Is it true that when you go swimming, you will see a lot of problems you did not know about before? Or when you meet and see, you don’t know who to ask, except your swimming teacher.
Don’t worry, because in this article, we will help you with some of the most common questions.
A: In the conventional sense, it is very rare that we are “allergic” to chlorine, but after a long immersion in chlorinated water, many people feel a “stimulant reaction” looks like an allergic reaction to chlorine. symptoms such as swelling, itching, sneezing, sniffling and red eyes.
Sometimes throat irritation and coughing are caused by free chlorine particles in the air, especially in poorly ventilated indoor pools.
A: When your eyes are exposed to chemically treated water or hypotonic water (salt in water is less than salt in the cornea), the cornea can become swollen. This edema causes the rays of light to bend as they pass through the cornea, sometimes making it uncomfortable for swimmers to see halos around light bulbs. The eyes may also become red, watery and become overly sensitive to lights and cigarette smoke. A nap, eye wash, and time, will alleviate this; using swimming goggles is also a preventive measure.
A: This is another story, but it is related. Exposure to chlorine can cause superficial punctate keratitis – a decrease in the outermost cells of the cornea, exposing a nerve and making you feel a sensation. There is something in my eye. It takes one to two days for the condition to heal – it’s time for your body to replace lost cells. Again, wearing swimming goggles is the best way to prevent this.
A: No, if you are swimming in a fully chlorinated swimming pool. By current standards, a residual chlorine of at least 2.0 is sufficient to kill all bacteria and most viruses.
However, deep pools of water such as quarries and lakes, as well as swimming pools that are not chlorinated, can be a haven for harmful bacteria and viruses. You can protect yourself by wearing swimming goggles – but not someone else’s, because infection can be spread this way. See your doctor if you experience persistent eye problems.
A: Yes, but most recent trials at the Centers for Disease Control show that people wearing soft contact lenses may face a number of risks. Although contact lenses can protect your eyes from chlorine, wearing soft contact lenses while swimming has been linked to eye infection; Plus you have 4 – 15% chance of losing your glasses. Other studies recommend swimming goggles whether or not you wear contact lenses to protect your eyes from microorganisms and bacteria commonly found in pools and in natural waters. And if you still wear contact lenses while swimming, you should remove them and wash them every 20 to 30 minutes to minimize risks.
If you wear contact lenses, you can talk to your optometrist about your ability to make swim goggles. You can also buy “ready-made” swimming goggles with lenses of a variety of degrees.

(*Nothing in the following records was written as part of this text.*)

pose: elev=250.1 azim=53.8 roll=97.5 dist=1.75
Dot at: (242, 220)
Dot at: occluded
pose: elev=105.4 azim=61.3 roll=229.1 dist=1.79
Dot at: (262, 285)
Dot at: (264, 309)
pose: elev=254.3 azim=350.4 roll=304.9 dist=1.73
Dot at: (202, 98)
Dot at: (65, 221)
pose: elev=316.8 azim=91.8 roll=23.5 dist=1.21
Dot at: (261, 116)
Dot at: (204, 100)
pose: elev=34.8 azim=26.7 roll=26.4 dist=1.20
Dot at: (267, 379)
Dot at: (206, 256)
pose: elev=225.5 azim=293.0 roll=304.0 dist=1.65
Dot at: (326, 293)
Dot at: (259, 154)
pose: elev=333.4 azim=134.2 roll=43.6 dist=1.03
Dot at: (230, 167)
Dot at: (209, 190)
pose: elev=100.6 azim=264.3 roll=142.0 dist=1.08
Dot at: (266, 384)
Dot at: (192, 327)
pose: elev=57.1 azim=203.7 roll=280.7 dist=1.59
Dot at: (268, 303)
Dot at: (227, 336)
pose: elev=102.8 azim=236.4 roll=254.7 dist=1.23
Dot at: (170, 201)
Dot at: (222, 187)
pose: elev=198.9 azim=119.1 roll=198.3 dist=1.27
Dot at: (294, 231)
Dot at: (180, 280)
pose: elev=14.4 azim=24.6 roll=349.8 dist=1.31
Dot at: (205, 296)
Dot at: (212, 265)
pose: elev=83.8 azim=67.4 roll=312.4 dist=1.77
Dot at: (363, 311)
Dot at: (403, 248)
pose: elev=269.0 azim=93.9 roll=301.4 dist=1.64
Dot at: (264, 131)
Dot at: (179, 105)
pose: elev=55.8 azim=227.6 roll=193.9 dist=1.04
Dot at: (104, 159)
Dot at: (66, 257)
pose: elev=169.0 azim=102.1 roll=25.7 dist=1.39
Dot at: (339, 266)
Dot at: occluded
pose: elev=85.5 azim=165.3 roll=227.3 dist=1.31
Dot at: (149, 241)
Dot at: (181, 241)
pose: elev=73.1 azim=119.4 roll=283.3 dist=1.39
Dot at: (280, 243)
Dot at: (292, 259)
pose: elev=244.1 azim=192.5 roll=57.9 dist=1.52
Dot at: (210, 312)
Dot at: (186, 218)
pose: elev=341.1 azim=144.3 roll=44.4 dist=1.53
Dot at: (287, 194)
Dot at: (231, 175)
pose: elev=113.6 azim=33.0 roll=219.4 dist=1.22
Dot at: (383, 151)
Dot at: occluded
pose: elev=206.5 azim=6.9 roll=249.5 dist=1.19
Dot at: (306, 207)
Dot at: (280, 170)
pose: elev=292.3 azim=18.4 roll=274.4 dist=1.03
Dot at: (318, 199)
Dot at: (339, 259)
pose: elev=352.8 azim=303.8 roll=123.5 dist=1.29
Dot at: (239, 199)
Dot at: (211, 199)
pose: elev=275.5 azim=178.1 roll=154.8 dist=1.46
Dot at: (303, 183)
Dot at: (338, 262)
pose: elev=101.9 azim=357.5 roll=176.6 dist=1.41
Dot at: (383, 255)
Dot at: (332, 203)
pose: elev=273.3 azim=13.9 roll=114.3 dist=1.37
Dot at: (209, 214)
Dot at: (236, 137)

A: Letting water get into the ear canal will make you uncomfortable and can lead to “swimmer’s ear”. When you swim, water sometimes travels up to the eardrum (Eustachian tube) – an extension tube that extends from the back of the nose to the back of the eardrum. If you have an infection in your nostrils, the water can transfer the inflammation to your middle ear; This is known as the “swimmer’s ear”.
Although this problem is quite rare, it can occur in divers because they are subject to changes in pressure. And it happens more often in children than in adults, because adults have a tiny twist in the eardrum that can block water from entering. If you have persistent pain in your ear, see your doctor; You may have an ear infection that requires specialist care.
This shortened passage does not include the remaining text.